Very often wars started either from amphibious operations supported by naval forces, or from bombardment of the land targets by combined means of naval aviation and artillery. This was the case of the American aggressions against Korea (1950-1953), Guatemala (1954), Lebanon (1958, 1982), Cuba (1961), Panama (1964, 1989), Vietnam (1964-1973), Dominicana (1965), Grenada (1983) or Yugoslavia (1999). In the course of the Anglo-French-Israeli aggression against Egypt (1956), Turkish aggression against Cyprus (1974) and the Anglo-Argentinian conflict (1982) amphibious operations and airborne bombardment of the land targets became the main contents of the military operations.

Substantial naval forces were engaged in the local wars. Some conflicts saw bigger concentrations of the navy ships and aircraft than the biggest naval operations of the Second World War. Those forces were organized in strategic or operational fleets, operational or tactical groups, as well as tactical task forces; the drive to centralize their command was a characteristic factor.
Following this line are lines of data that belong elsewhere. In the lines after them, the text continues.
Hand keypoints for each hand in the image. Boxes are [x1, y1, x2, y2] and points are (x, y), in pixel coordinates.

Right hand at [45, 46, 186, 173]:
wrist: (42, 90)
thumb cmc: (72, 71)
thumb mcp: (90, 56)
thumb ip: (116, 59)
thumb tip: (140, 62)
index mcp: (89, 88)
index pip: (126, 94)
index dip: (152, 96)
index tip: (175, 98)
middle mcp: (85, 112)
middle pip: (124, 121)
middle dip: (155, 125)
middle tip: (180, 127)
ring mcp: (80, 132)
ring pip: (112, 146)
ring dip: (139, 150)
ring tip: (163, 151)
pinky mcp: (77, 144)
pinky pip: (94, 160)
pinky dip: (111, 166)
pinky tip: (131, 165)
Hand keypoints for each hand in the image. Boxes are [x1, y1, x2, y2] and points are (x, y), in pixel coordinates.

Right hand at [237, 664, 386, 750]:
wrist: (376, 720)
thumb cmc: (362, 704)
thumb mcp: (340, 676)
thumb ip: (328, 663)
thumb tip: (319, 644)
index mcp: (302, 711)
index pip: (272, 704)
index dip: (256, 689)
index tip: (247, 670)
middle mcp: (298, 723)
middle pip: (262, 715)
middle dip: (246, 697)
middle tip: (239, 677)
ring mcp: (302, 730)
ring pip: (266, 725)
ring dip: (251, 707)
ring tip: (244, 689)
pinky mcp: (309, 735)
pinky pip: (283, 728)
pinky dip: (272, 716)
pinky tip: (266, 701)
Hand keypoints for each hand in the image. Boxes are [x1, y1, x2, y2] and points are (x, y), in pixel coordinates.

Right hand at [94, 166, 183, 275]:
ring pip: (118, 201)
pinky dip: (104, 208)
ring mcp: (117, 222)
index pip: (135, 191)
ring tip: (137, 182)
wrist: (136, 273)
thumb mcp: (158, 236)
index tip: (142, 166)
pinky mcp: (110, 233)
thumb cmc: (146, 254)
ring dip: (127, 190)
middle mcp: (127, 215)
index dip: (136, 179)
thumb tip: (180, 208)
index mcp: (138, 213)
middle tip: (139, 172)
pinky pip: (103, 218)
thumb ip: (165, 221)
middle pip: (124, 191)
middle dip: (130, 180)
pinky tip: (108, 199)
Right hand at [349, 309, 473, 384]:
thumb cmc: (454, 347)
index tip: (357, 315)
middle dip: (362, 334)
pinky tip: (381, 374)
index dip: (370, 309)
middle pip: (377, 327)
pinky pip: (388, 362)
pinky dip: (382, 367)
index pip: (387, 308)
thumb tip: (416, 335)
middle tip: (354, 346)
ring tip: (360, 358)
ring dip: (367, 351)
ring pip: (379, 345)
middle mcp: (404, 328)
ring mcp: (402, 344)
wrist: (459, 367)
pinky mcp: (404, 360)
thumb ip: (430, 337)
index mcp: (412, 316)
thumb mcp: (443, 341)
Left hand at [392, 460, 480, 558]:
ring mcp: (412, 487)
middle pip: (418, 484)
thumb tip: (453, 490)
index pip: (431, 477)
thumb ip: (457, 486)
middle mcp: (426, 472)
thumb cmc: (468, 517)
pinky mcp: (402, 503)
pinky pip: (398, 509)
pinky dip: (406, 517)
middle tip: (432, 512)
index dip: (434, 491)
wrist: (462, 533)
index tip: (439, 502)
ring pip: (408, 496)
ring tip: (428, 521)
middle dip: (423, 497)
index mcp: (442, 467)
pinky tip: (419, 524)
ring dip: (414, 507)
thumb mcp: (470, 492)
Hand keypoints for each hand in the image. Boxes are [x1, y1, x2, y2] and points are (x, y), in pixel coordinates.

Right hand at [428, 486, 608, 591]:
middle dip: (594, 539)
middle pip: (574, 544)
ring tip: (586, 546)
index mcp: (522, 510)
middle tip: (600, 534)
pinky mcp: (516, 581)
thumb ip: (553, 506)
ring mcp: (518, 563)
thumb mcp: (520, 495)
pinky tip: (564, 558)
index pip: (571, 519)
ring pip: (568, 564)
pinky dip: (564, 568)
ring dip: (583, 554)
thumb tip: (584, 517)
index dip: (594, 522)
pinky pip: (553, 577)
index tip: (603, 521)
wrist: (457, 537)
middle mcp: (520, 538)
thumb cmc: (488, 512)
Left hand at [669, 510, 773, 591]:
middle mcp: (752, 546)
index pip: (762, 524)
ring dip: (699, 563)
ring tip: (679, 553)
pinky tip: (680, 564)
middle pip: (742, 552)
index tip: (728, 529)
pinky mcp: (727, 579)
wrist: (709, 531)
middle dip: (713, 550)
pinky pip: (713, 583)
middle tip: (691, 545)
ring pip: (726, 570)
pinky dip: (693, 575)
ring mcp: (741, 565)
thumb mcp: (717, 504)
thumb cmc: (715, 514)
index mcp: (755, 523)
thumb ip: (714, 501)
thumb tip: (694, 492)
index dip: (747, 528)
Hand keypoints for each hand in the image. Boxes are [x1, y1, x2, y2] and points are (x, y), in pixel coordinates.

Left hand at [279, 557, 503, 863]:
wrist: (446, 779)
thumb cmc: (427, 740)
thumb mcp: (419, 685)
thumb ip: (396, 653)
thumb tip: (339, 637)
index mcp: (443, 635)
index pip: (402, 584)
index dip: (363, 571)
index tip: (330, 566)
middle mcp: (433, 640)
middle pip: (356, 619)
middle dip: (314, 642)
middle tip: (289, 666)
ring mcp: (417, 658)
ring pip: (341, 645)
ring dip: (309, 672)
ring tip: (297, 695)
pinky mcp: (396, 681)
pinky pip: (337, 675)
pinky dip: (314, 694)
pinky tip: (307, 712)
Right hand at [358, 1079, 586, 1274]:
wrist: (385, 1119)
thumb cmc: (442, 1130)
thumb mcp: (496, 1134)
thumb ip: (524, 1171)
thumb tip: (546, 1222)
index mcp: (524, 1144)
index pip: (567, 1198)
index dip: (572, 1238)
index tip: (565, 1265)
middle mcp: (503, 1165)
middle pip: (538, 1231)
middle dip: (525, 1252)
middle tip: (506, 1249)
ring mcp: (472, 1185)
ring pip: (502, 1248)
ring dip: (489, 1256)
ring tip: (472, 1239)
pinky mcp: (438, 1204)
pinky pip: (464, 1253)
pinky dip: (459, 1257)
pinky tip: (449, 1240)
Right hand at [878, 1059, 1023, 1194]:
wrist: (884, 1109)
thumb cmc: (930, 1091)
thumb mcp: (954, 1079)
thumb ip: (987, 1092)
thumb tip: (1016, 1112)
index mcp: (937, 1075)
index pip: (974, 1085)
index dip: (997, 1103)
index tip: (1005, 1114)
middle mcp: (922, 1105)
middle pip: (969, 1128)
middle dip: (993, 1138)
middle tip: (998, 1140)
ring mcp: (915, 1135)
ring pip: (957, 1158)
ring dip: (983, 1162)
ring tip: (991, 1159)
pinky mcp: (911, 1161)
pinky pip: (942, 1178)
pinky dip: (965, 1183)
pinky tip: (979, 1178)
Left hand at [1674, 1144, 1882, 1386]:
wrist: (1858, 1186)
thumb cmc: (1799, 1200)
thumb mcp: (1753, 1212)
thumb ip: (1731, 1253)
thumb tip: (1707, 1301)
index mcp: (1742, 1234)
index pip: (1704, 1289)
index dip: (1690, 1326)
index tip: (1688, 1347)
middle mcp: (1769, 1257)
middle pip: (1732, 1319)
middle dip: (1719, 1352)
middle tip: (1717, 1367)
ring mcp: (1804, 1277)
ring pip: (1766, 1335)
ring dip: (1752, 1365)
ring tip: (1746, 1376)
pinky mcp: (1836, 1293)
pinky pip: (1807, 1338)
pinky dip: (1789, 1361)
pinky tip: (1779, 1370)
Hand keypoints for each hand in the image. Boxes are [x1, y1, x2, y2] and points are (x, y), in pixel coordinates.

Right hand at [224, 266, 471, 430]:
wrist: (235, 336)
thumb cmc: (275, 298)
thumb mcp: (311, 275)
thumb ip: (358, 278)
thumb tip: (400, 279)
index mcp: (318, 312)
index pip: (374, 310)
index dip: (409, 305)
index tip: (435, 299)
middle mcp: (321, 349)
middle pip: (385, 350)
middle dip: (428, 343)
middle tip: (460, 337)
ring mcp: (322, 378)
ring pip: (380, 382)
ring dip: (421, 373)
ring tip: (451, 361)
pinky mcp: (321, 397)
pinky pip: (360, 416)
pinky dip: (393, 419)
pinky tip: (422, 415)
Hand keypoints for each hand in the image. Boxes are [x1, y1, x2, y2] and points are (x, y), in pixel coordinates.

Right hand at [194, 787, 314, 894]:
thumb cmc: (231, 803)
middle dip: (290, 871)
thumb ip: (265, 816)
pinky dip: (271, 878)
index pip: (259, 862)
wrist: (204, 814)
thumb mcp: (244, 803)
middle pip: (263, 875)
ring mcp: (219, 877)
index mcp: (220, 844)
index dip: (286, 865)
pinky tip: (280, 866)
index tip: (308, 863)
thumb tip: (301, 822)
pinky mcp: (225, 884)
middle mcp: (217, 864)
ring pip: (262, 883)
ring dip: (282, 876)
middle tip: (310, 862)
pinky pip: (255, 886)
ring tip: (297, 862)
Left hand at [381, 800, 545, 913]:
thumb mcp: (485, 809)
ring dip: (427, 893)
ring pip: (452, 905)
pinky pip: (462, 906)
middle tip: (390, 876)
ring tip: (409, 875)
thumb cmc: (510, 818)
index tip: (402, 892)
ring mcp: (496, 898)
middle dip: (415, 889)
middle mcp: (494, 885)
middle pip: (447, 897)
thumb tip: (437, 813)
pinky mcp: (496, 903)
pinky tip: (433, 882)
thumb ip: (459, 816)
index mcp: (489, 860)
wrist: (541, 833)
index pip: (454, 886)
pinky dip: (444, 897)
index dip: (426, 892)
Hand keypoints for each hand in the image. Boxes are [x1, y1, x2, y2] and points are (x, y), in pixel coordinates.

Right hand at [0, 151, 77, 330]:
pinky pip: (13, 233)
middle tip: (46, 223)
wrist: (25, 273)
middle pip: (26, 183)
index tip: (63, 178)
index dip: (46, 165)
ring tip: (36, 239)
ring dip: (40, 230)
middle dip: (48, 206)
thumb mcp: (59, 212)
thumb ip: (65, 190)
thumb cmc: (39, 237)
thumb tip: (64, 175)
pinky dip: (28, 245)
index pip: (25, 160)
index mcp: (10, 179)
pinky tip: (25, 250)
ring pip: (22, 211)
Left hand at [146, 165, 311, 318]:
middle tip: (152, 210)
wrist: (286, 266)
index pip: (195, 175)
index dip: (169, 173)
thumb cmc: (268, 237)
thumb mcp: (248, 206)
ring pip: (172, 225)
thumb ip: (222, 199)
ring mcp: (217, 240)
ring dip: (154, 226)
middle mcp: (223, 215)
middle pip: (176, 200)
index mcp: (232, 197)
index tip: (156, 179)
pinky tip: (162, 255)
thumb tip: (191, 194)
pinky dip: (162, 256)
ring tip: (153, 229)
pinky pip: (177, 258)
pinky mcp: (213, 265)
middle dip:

The main tasks of the navies involved in the local wars were: air and artillery support of the land forces conducting offensive of defensive combat operations in coastal areas, bombardment of the military, industrial and other objects, sea or riverine amphibious operations, blockade of the enemy sea coasts, naval bases and ports, fighting enemy naval forces and striking against its naval bases, defence of own sea and oceanic communications and attacking enemy communications, and participation in the sea defence of the sea coasts.

This site is the first project in the Internet, and probably first at all, which attempts to summarize the historical experience of using naval forces in the armed conflicts of the second half of the 20th century, and its influence on the development of the navy and the art of the naval warfare.